O que fazer - Transcreva na íntegra, sem nenhuma alteração, o texto sobre os limites da liberdade de expressão do trabalhador diante da imagem da empresa.

Texto de leitura -
------------------------------------------------------------
Quando as manifestações de funcionários ultrapassam o limite da crítica construtiva e se convertem em acusações ou declarações com potencial de impactar negativamente a imagem e a credibilidade da organização, abre-se espaço a um debate essencial: qual é o limite entre a liberdade de expressão do trabalhador e a proteção da honra e da imagem empresarial?

A repercussão, em casos como esse, costuma ser imediata. Colegas, clientes, fornecedores e demais parceiros têm acesso ao conteúdo, potencializando seus efeitos e ampliando o risco reputacional.

Qualquer que seja o caminho de resposta, a análise jurídica deve ser cuidadosa. A Consolidação das Leis do Trabalho (art. 482, alíneas j e k) prevê a possibilidade de dispensa por justa causa quando o empregado pratica ato lesivo à honra ou à boa fama de qualquer pessoa “no serviço”, especialmente quando dirigido ao empregador ou superiores hierárquicos.

A jurisprudência tem entendido que publicações em redes sociais podem produzir efeitos equivalentes aos de condutas praticadas no ambiente físico de trabalho, legitimando a aplicação da penalidade.

A Constituição Federal (art. 5º, incisos IV, V e X) assegura a liberdade de expressão, mas estabelece limites claros quando essa manifestação viola direitos relacionados à honra, à imagem e à dignidade. Já o Marco Civil da Internet reforça mecanismos de responsabilização de plataformas mediante notificação, permitindo respostas mais ágeis a conteúdos ilícitos.

Com a evolução da sociedade, a linha que separa opinião de ofensa se tornou cada vez mais tênue. A liberdade de expressão é garantida, mas não é absoluta: quando a crítica se transforma em injúria ou difamação, há quebra de confiança, podendo configurar justa causa, inclusive quando a conduta ocorre fora do expediente.
------------------------------------------------------------
Dados coletados
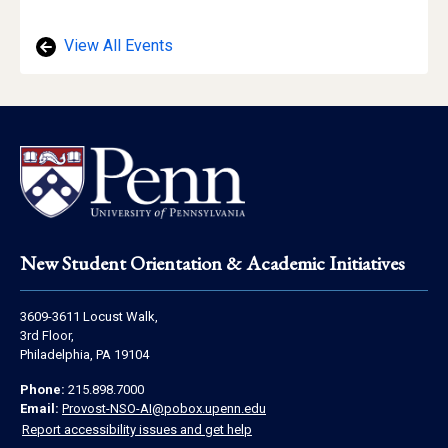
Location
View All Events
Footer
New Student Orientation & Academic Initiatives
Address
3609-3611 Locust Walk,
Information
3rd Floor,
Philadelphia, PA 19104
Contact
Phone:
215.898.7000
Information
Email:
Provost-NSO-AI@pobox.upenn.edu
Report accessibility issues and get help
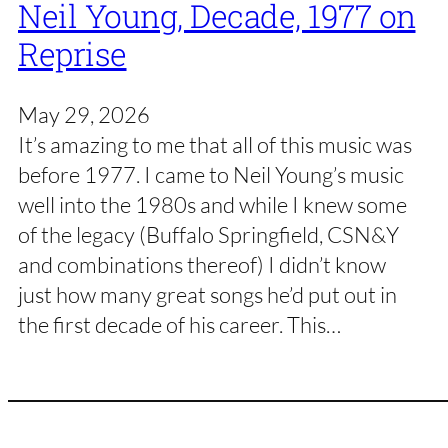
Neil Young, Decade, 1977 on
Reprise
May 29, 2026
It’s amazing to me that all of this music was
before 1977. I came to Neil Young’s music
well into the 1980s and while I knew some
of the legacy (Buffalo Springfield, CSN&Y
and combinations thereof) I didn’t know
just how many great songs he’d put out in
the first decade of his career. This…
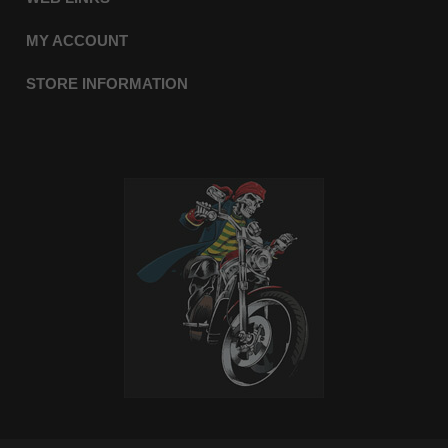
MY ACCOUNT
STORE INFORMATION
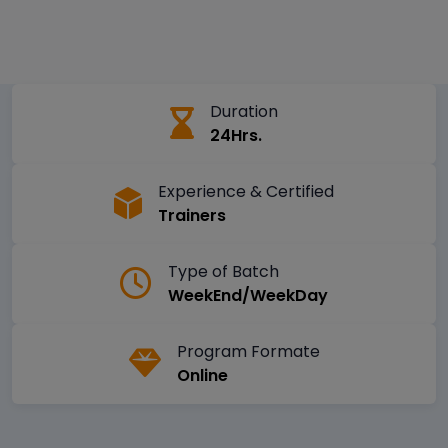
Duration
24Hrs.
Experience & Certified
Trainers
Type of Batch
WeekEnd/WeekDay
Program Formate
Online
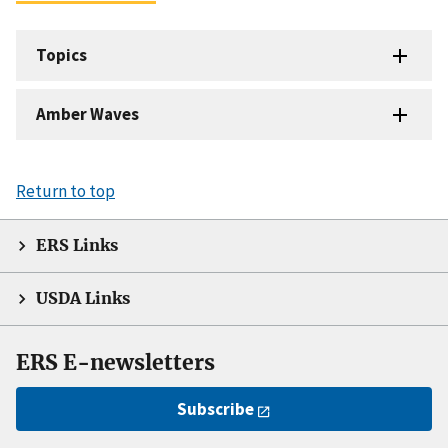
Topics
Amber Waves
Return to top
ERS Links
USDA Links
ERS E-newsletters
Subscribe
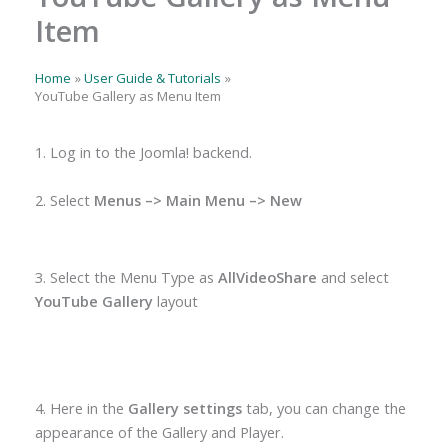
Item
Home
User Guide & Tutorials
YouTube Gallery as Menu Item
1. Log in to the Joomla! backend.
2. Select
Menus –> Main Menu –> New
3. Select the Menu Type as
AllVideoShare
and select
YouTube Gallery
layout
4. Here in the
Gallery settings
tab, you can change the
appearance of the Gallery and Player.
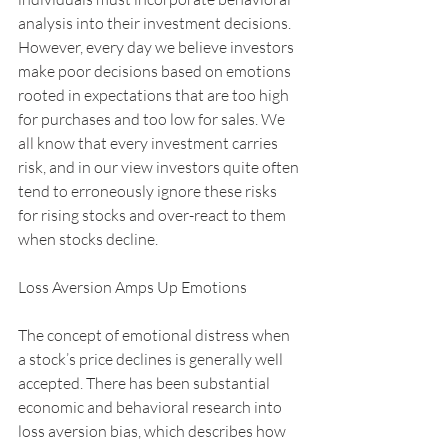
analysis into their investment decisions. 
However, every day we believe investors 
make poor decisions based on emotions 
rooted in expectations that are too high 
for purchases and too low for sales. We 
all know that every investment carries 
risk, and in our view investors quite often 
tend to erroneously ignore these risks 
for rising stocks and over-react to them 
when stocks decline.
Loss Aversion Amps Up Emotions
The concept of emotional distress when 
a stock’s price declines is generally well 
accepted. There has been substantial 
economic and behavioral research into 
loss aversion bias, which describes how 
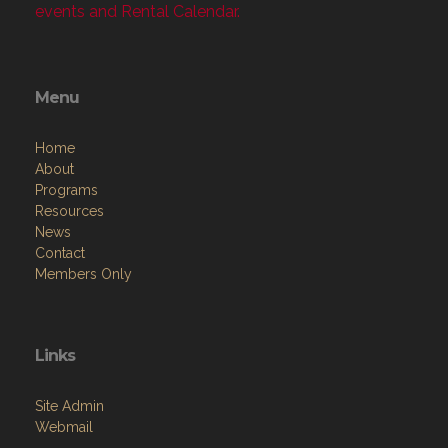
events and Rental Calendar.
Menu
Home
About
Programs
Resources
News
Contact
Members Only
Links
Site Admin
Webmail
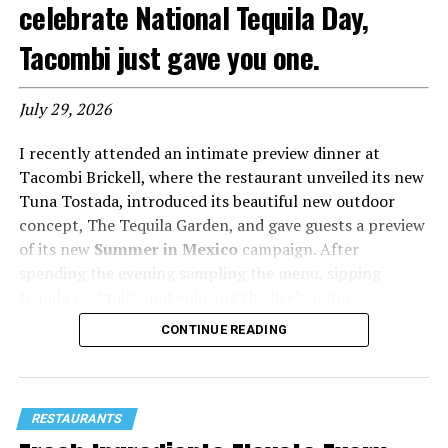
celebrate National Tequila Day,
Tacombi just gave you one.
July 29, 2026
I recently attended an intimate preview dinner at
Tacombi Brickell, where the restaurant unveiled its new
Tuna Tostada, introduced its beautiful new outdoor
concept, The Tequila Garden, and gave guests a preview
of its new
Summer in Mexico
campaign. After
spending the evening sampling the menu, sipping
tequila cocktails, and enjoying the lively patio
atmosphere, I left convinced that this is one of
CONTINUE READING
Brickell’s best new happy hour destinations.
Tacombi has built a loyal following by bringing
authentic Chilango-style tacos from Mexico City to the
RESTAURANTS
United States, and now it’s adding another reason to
------------------------------------------------------------
Resultado da tarefa -
Quando as manifestações de funcionários ultrapassam o limite da crítica construtiva e se convertem em acusações ou declarações com potencial de impactar negativamente a imagem e a credibilidade da organização, abre-se espaço a um debate essencial: qual é o limite entre a liberdade de expressão do trabalhador e a proteção da honra e da imagem empresarial?

A repercussão, em casos como esse, costuma ser imediata. Colegas, clientes, fornecedores e demais parceiros têm acesso ao conteúdo, potencializando seus efeitos e ampliando o risco reputacional.

Qualquer que seja o caminho de resposta, a análise jurídica deve ser cuidadosa. A Consolidação das Leis do Trabalho (art. 482, alíneas j e k) prevê a possibilidade de dispensa por justa causa quando o empregado pratica ato lesivo à honra ou à boa fama de qualquer pessoa “no serviço”, especialmente quando dirigido ao empregador ou superiores hierárquicos.

A jurisprudência tem entendido que publicações em redes sociais podem produzir efeitos equivalentes aos de condutas praticadas no ambiente físico de trabalho, legitimando a aplicação da penalidade.

A Constituição Federal (art. 5º, incisos IV, V e X) assegura a liberdade de expressão, mas estabelece limites claros quando essa manifestação viola direitos relacionados à honra, à imagem e à dignidade. Já o Marco Civil da Internet reforça mecanismos de responsabilização de plataformas mediante notificação, permitindo respostas mais ágeis a conteúdos ilícitos.

Com a evolução da sociedade, a linha que separa opinião de ofensa se tornou cada vez mais tênue. A liberdade de expressão é garantida, mas não é absoluta: quando a crítica se transforma em injúria ou difamação, há quebra de confiança, podendo configurar justa causa, inclusive quando a conduta ocorre fora do expediente.